Your goal
Leaving out the pictures, retype the lines from the beginning of the listing through the line containing "left front paw: (412, 585)".

Task material
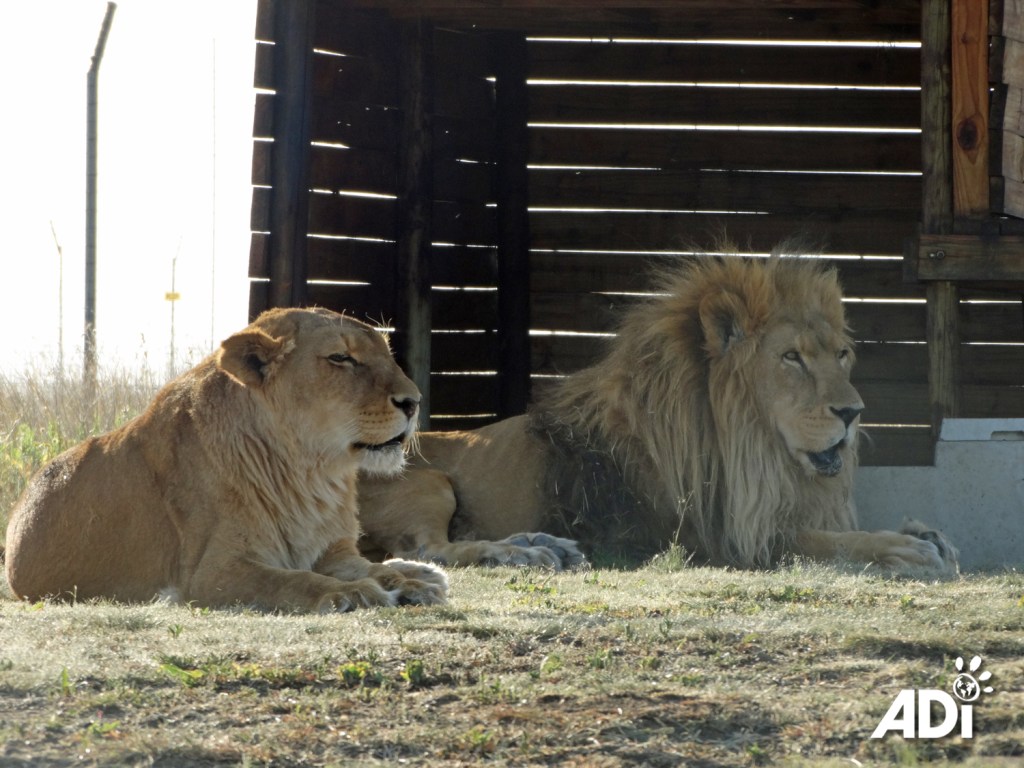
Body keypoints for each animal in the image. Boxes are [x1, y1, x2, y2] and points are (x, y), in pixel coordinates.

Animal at [4, 307, 449, 611]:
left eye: (386, 355)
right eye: (341, 358)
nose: (414, 402)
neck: (311, 473)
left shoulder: (335, 552)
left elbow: (375, 568)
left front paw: (412, 585)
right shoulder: (212, 574)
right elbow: (294, 582)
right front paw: (351, 593)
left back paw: (425, 571)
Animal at [357, 254, 959, 576]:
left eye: (842, 355)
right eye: (791, 357)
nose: (854, 413)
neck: (758, 453)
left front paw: (927, 532)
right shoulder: (714, 537)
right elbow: (823, 541)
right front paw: (906, 547)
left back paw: (547, 546)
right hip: (428, 481)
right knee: (425, 550)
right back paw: (523, 555)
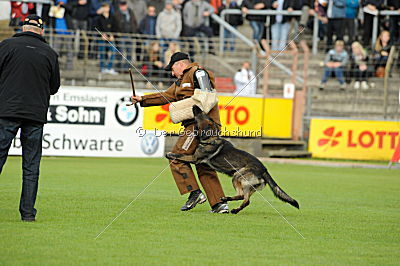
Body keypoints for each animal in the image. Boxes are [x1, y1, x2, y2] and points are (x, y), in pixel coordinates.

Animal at [166, 105, 300, 214]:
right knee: (246, 200)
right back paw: (233, 207)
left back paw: (227, 200)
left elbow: (179, 156)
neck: (211, 137)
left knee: (242, 196)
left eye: (201, 113)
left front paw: (169, 154)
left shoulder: (194, 158)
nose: (194, 105)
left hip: (237, 176)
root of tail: (264, 170)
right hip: (248, 186)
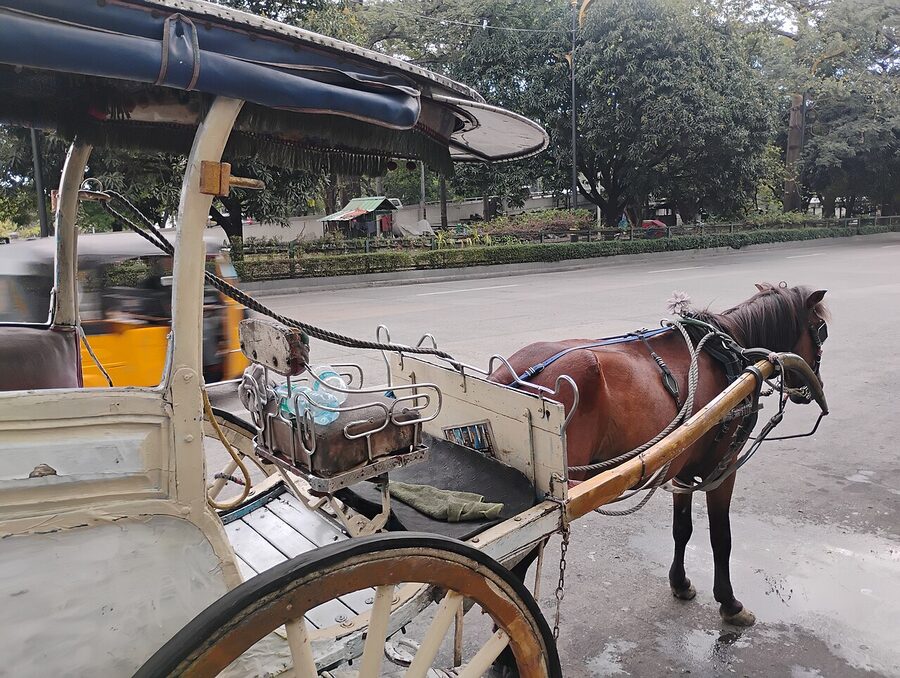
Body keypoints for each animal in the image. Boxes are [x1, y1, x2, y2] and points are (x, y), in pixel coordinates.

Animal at [491, 283, 829, 626]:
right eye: (820, 329)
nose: (811, 387)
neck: (726, 355)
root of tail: (512, 377)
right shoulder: (724, 467)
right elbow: (721, 537)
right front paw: (730, 602)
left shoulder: (681, 468)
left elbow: (682, 528)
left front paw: (680, 582)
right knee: (514, 575)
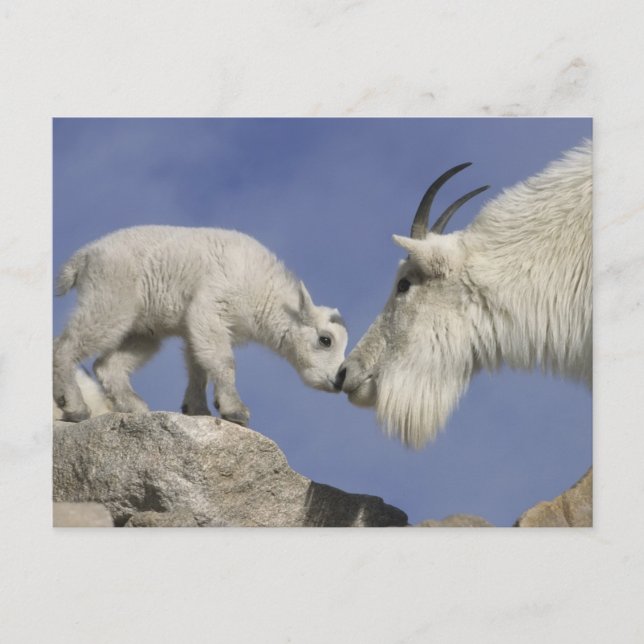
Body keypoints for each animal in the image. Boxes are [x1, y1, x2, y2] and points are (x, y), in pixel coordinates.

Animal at [54, 226, 348, 425]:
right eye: (326, 340)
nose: (338, 380)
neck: (265, 294)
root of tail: (84, 256)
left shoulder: (194, 325)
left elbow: (198, 365)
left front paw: (197, 409)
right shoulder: (212, 307)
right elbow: (222, 360)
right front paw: (235, 409)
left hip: (144, 327)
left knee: (107, 364)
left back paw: (135, 405)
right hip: (111, 296)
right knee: (67, 345)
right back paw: (74, 406)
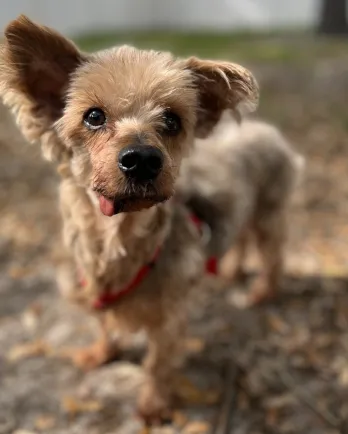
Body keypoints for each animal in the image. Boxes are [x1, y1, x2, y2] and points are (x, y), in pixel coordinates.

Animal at [0, 16, 258, 424]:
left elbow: (157, 364)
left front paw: (153, 406)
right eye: (93, 116)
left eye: (172, 120)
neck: (117, 243)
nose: (142, 159)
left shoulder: (170, 319)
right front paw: (101, 353)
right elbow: (105, 324)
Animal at [178, 112, 304, 308]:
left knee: (272, 256)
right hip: (245, 209)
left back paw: (262, 292)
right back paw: (232, 272)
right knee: (242, 238)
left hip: (268, 212)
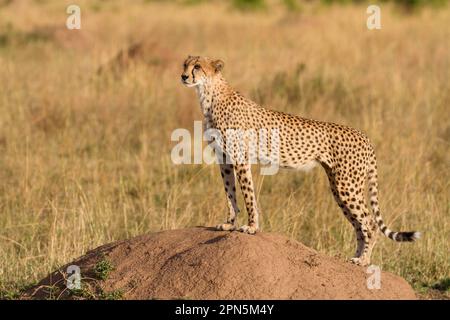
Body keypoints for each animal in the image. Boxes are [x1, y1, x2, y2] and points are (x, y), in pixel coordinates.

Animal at [181, 56, 420, 266]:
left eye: (198, 67)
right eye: (185, 64)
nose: (183, 76)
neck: (209, 94)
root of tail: (364, 136)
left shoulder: (241, 158)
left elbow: (248, 195)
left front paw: (251, 227)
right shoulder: (224, 159)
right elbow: (230, 193)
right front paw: (230, 224)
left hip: (347, 186)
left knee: (369, 222)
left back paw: (364, 261)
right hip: (338, 187)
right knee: (358, 224)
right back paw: (355, 258)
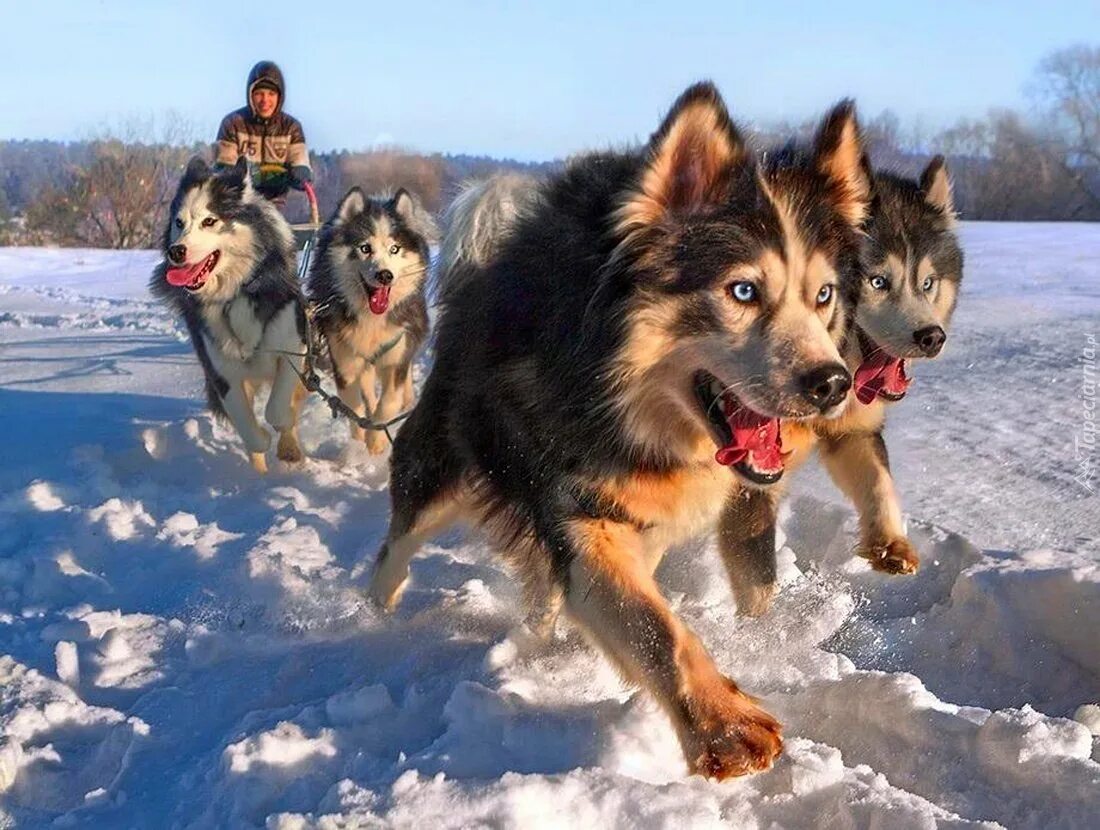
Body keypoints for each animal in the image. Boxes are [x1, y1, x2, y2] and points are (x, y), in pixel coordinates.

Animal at [148, 157, 308, 474]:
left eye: (210, 221)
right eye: (179, 222)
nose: (176, 251)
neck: (232, 296)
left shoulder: (293, 348)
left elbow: (278, 409)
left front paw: (285, 440)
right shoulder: (222, 373)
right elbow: (248, 429)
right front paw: (260, 449)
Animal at [308, 189, 435, 455]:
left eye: (394, 249)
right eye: (365, 248)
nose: (385, 275)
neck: (372, 320)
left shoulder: (396, 356)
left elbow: (390, 401)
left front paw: (376, 442)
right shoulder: (345, 362)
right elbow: (353, 406)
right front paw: (358, 445)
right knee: (367, 390)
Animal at [365, 84, 871, 778]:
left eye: (823, 295)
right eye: (742, 291)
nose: (832, 384)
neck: (624, 402)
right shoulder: (576, 507)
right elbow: (656, 628)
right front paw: (724, 725)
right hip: (442, 471)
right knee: (396, 546)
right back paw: (372, 617)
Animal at [726, 157, 968, 615]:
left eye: (927, 283)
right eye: (877, 281)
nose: (932, 337)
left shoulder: (854, 432)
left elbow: (878, 483)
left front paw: (889, 544)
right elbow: (755, 578)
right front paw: (759, 628)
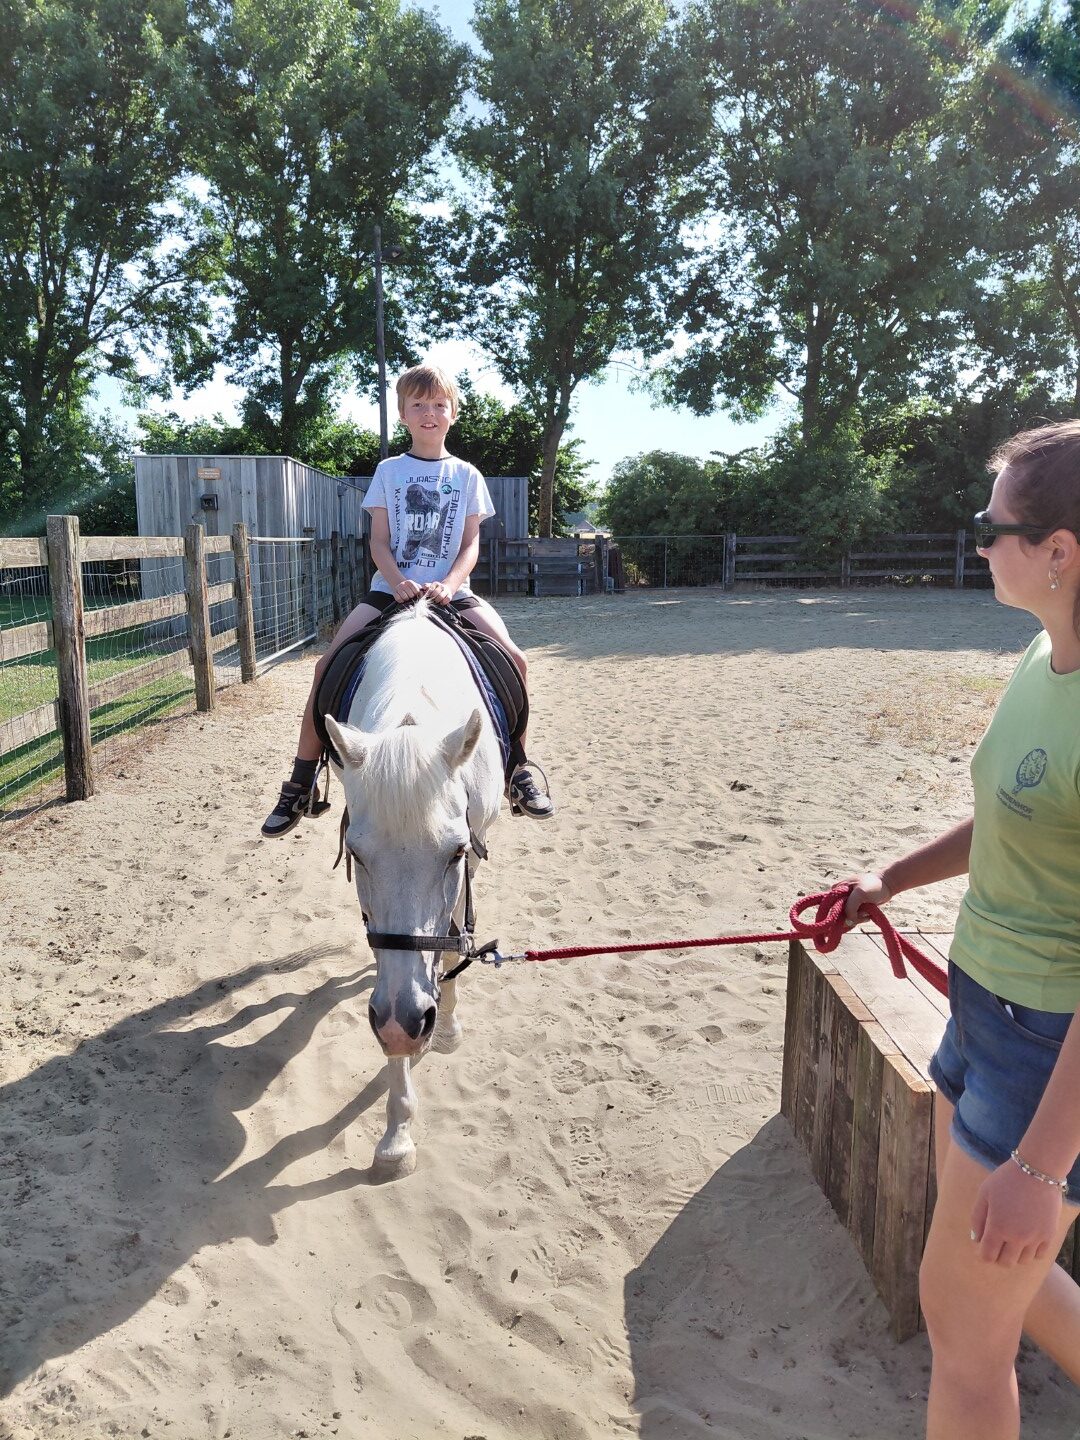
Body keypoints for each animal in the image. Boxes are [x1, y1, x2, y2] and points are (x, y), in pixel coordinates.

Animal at [324, 599, 504, 1177]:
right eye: (357, 855)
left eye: (455, 853)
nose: (407, 1021)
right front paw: (396, 1135)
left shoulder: (472, 857)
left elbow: (451, 940)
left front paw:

Response to the exercise
Body keypoints for each animal in the image. Boxes are [x1, y1, x2, y2] and points are (x, y), in pixel coordinates.

Animal at [4, 307, 449, 611]:
left eye: (386, 355)
right eye: (341, 358)
nose: (414, 402)
neck: (311, 473)
left shoulder: (335, 552)
left elbow: (375, 568)
left front paw: (412, 585)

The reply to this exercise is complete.